Here is the plot of the ratings vs population size, showing the distributions both before and after applying shrinkage.

Review ratings vs number of reviews

Summary

We can do better than looking at an overall average rate or rating, especially when dealing with small sample sizes. We know that it is easier to move an average when there are only a small number of measurements; if we know what the overall distribution of measurements should look like we can correct the small samples. By allowing results to "shrink" (or "regress") to the mean, you make the results for your "best-of" and "worst-of" lists much more stable.

The techniques in this article are most useful for analytics tasks, where you are being asked to generate reports or make insights based on what has already happened. If you are building a machine learning model on average rates, such as trying to predict the factors that influence the cancer rate of a county, you have a couple of different approaches:

  • Use the techniques in this article, and fit to the "shrunk" estimates
  • Use the actual measured averages, but introduce a weighting factor so that measurements averaged over fewer observations carry less weight.

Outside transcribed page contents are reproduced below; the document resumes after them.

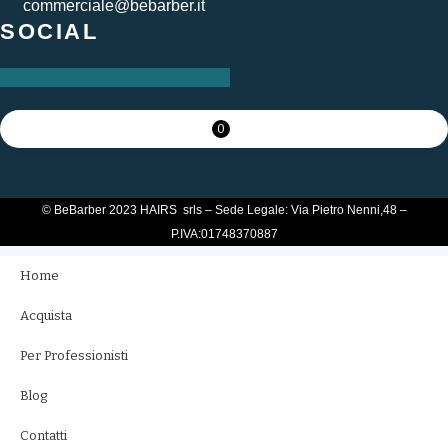
commerciale@bebarber.it
SOCIAL
Facebook-f
Instagram
Youtube
0
© BeBarber 2023 HAIRS srls – Sede Legale: Via Pietro Nenni,48 –
P.IVA:01748370887
Home
Acquista
Per Professionisti
Blog
Contatti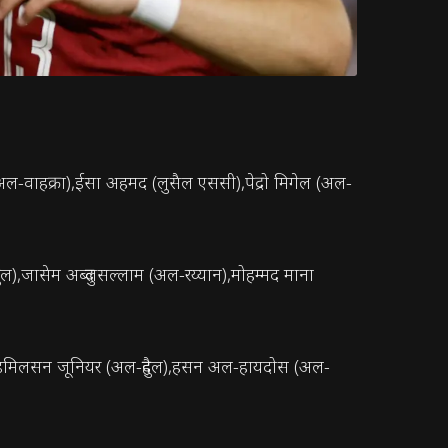
वाहक्रा),ईसा अहमद (लुसैल एससी),पेद्रो मिगेल (अल-
),जासेम अब्दुलसल्लाम (अल-रय्यान),मोहम्मद माना
डमिलसन जूनियर (अल-दुहैल),हसन अल-हायदोस (अल-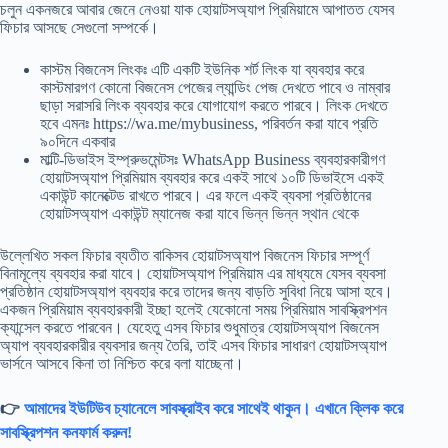
চলুন একনজরে আবার জেনে নেওয়া যাক হোয়াটসঅ্যাপ প্রিমিয়ামে আপাতত যেসব
ফিচার আসছে সেগুলো সম্পর্কে।
কাস্টম বিজনেস লিংকঃ এটি একটি ইউনিক শর্ট লিংক যা ব্যবহার করে
কাস্টমারগণ কোনো বিজনেস পেজের ল্যান্ডিং পেজ দেখতে পাবে ও নাম্বার
ছাড়া সরাসরি লিংক ব্যবহার করে যোগাযোগ করতে পারবে। লিংক দেখতে
হবে এমনঃ https://wa.me/mybusiness, পরিবর্তন করা যাবে প্রতি
৯০দিনে একবার
মাল্টি-ডিভাইস ইম্প্রুভমেন্টসঃ WhatsApp Business ব্যবহারকারীগণ
হোয়াটসঅ্যাপ প্রিমিয়াম ব্যবহার করে একই সাথে ১০টি ডিভাইসে একই
একাউন্ট কানেক্টেড রাখতে পারবে। এর ফলে একই ব্যবসা প্রতিষ্ঠানের
হোয়াটসঅ্যাপ একাউন্ট ম্যানেজ করা যাবে ভিন্ন ভিন্ন স্থান থেকে
উল্লেখিত সকল ফিচার ব্যতীত বাকিসব হোয়াটসঅ্যাপ বিজনেস ফিচার সম্পূর্ণ
বিনামূল্যে ব্যবহার করা যাবে। হোয়াটসঅ্যাপ প্রিমিয়াম এর মাধ্যমে যেসব ব্যবসা
প্রতিষ্ঠান হোয়াটসঅ্যাপ ব্যবহার করে তাদের জন্য বাড়তি সুবিধা নিয়ে আসা হবে।
একজন প্রিমিয়াম ব্যবহারকারী ইচ্ছা হলেই যেকোনো সময় প্রিমিয়াম সাবস্ক্রিপশন
ক্যান্সেল করতে পারবেন। যেহেতু এসব ফিচার শুধুমাত্র হোয়াটসঅ্যাপ বিজনেস
অ্যাপ ব্যবহারকারীর ব্যবসার জন্য তৈরি, তাই এসব ফিচার সাধারণ হোয়াটসঅ্যাপ
ভার্সনে আসবে কিনা তা নিশ্চিত করে বলা যাচ্ছেনা।
👉
আমাদের ইউটিউব চ্যানেলে সাবস্ক্রাইব করে সাথেই থাকুন। এখানে ক্লিক করে
সাবস্ক্রিপশন কনফার্ম করুন!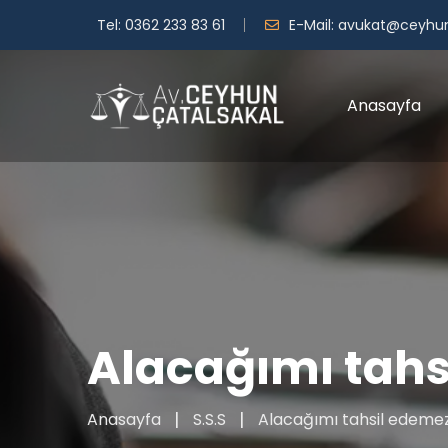
Tel:
0362 233 83 61
E-Mail:
avukat@ceyhun
Anasayfa
Alacağımı tah
Anasayfa
S.S.S
Alacağımı tahsil edem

This is an important point that can hang up many beginning data scientists, as discussed in Cameron Pilon on his PyData talk "Mistakes I've Made".

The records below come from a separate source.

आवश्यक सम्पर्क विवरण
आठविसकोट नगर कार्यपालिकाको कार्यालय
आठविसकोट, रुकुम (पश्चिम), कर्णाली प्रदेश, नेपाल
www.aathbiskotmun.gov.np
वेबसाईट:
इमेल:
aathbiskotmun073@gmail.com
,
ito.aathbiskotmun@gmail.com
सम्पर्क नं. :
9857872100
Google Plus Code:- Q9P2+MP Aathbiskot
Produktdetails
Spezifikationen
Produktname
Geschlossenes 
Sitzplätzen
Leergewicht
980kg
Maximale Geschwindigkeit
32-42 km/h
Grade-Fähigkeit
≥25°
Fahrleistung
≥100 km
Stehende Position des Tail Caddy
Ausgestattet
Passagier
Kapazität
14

This article showed two different techniques for empirical Bayes, one for correcting rates and the other for correcting regression (of averages).

Correcting rates

  1. Model the distribution of rates in your data using the beta-distribution. Call these parameters \(s_0\) and \(f_0\).
  2. For each sample (e.g. county) with \(s\) "successes" and \(f\) "failures", shrink the rate using the following technique:
    $$\text{rate} = \frac{s + s_0}{(s + f) + (s_0 + f_0)}$$

Correcting averages

  1. Model the distribution of averages in your data using the normal distribution. Use the mean \(\mu\) and variance \(\tau^2\) of this distribution.
  2. For each sample (e.g. board game) with an average of \(N_i\) reviews and variance in measurements, \(\sigma_i^2\), the central limit theorem tells us that our measurement of the mean will have a variance \(\sigma_i^2/N_i\).
  3. For each sample, define
    $$B_i = \frac{\tau^2}{\tau^2 + (\sigma^2_i/N_i)}$$
    Note that when \(B_i\approx 1\), we have \(\sigma^2_i/N_i \ll \tau^2\), meaning that we are much more certain about this measurement than the overall variation in the population, so we expect our measurement to dominate. When \(B_i \approx 0\), we have \(\sigma^2_i/N_i \gg \tau^2\), so we expect fluctuations from this single sample to be much bigger than the population standard deviation (so shrinkage will dominate).
  4. The "shrunk" estimate for sample \(i\) is
    $$\text{rating} = B_i \bar{x}_i + (1 - B_i) \mu$$
    where \(\bar{x}_i\) is the (raw) measured rating over the \(N_i\) measurements.

Other resources

This article hasn't focused on the mathematical derivations, if you are interested a follow up article is here. Another nice resource on empirical Bayes is David Robinson's blog, Variance Explained. A project on when using empirical Bayes it is useful (and when it isn't) in epidemiological studies is available here.

Finally, the data cleaning and notebooks for this project are available here.